Meeresbiologie
Seychellenprojekt
Wie im terrestrischen Bereich entfällt auch in den marinen Lebensräumen der überwiegende Artenreichtum auf die Tropen. Entlang der Küsten besteht eine besonders hohe Vielfalt, und hier erfolgt die frühe ontogenetische Entwicklung vieler Spezies. Da die hier lebenden Organismen häufig eng adaptiert sind, können schon minimale Änderungen gravierende Folgen haben, insbesondere, wenn Arten betroffen sind, die eine ökologische Schlüsselrolle spielen wie die riffbildenden Steinkorallen. So nehmen die globalen klimatischen Veränderungen auch in tropischen Küstenregionen massiv Einfluss auf die Ökosysteme. Außerdem sind die unmittelbaren anthropogenen Einflüsse in Küstengebieten besonders gravierend.
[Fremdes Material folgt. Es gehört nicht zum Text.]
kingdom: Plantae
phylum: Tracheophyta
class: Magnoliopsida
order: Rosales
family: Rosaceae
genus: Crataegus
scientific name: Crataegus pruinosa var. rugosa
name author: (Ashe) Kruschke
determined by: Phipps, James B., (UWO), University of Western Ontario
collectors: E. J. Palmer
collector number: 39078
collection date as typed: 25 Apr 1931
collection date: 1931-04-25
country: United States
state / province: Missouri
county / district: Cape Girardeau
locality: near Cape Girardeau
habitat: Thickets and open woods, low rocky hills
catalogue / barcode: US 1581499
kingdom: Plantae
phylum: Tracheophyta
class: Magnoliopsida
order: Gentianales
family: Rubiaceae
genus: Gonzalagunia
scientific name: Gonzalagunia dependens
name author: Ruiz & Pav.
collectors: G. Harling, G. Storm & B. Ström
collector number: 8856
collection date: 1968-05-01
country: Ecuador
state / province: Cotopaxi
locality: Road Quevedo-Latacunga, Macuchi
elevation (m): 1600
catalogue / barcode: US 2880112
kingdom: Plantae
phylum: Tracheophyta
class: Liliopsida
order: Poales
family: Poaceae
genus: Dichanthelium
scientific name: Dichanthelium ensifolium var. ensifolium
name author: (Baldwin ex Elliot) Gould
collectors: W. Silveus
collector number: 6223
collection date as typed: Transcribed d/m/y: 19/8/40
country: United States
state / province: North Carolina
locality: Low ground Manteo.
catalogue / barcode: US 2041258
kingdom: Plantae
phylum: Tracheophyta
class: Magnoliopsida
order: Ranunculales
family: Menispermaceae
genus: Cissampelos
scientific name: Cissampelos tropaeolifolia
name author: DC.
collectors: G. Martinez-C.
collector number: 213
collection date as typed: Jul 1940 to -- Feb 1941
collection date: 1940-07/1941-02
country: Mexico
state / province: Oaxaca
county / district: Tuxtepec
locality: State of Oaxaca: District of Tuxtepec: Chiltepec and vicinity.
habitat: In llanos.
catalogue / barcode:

Im Jahre 2009 wurden von der Abteilung Morphologie und Systematik aus erste Vorarbeiten begonnen, indem mehrere Inseln auf ihre Eignung für Untersuchungen mit dem gewünschten Standard hin geprüft wurden und indem für die Hauptinsel Mahé eine intensive Suche nach gut zugänglichen und wissenschaftlich interessanten Saumriffen durchgeführt wurde. Seitdem wird hier fernab von kontinentalen Einflüssen in langfristig angelegten Projekten der Einfluss von globalen und lokalen, natürlichen wie auch anthropogen Veränderungen untersucht. Ausgangspunkt sind natürliche (oder naturnahe) Riffbereiche, die mit unterschiedlich beeinträchtigten Arealen verglichen und in Zukunft weiter beobachtet werden sollen. Bisher werden an drei Lokalitäten von Mahé Riffuntersuchungen durchgeführt.
Die Untersuchungen auf den Seychellen widmen sich der Rifffauna bis ins Detail. Detailuntersuchungen erlauben verlässliche Aussagen über die die Empfindlichkeit der Lebensräume und wohl begründete Empfehlungen für den nachhaltigen Umgang mit derartigen Faunen. Beobachtungen im marinen Küstenbereich erfolgen nur selten mit einer Langzeit-Perspektive und nur gelegentlich mit der gebotenen Intensität und Genauigkeit. Daher fehlt eine Vorstellung von der Dynamik und Sukzession nach erheblichen Änderungen der Faunenzusammensetzung. Noch nie ist in tropischen marinen Lebensräumen eingehend über lange Jahre beobachtet worden, wie sich die Artenzusammensetzungen und –häufigkeiten unter Einfluss externer und aus den Lebensräumen selbst heraus wirkender Faktoren lokal und regional ändern. Andererseits ist auf den Seychellen die marine Fauna noch bei weitem nicht erfasst.
Um langfristig die biologische Dynamik nachvollziehen zu können, werden eine Erfassung und Kartierung der Lebensräume (Biotopkartierungen in unterschiedlichem Maßstab mit ergänzenden faunistischen und floristischen Detailangaben) bis an die Riffkanten und in Einzelfällen auch an den Riffhängen durchgeführt. Die Kartierungen erfolgen in der Regel in Wassertiefen bis ca. 5 m (Schnorcheltiefe). Kartiert wird quadratmeterweise, wobei jeder Quadrant durch mehrere standardisierte Fotos sowie Detailaufnahmen dokumentiert wird. Damit ist jederzeit ein Vergleich mit dem jetzigen Zustand möglich. Diese Dokumentationen sollen später im Internet frei zugänglich sein.
Die Riffkartierungen gehen einher mit der Erfassung zum Beispiel von Mollusken ( Gastropoda, Bivalvia, Polyplacophora, Cephalopoda), Echinodermata, Crustacea sowie der Knorpelfische und Strahlenflosser (Actinopterygii). Weitere mögliche Untersuchungen könnten sich mit benthischen Foraminiferen auseinandersetzen. Die Arbeiten schließen Untersuchungen zur Biologie der Tiere ein.
Zu ergänzen sind die biologischen Datenaufnahmen durch die Erfassung abiologischer Parameter, so durch Relief- und Bodenkartierungen; Niederschlagsmessungen, Temperatur- und Salinitätsmessungen, Messungen der Nährstoffgehalte, etc.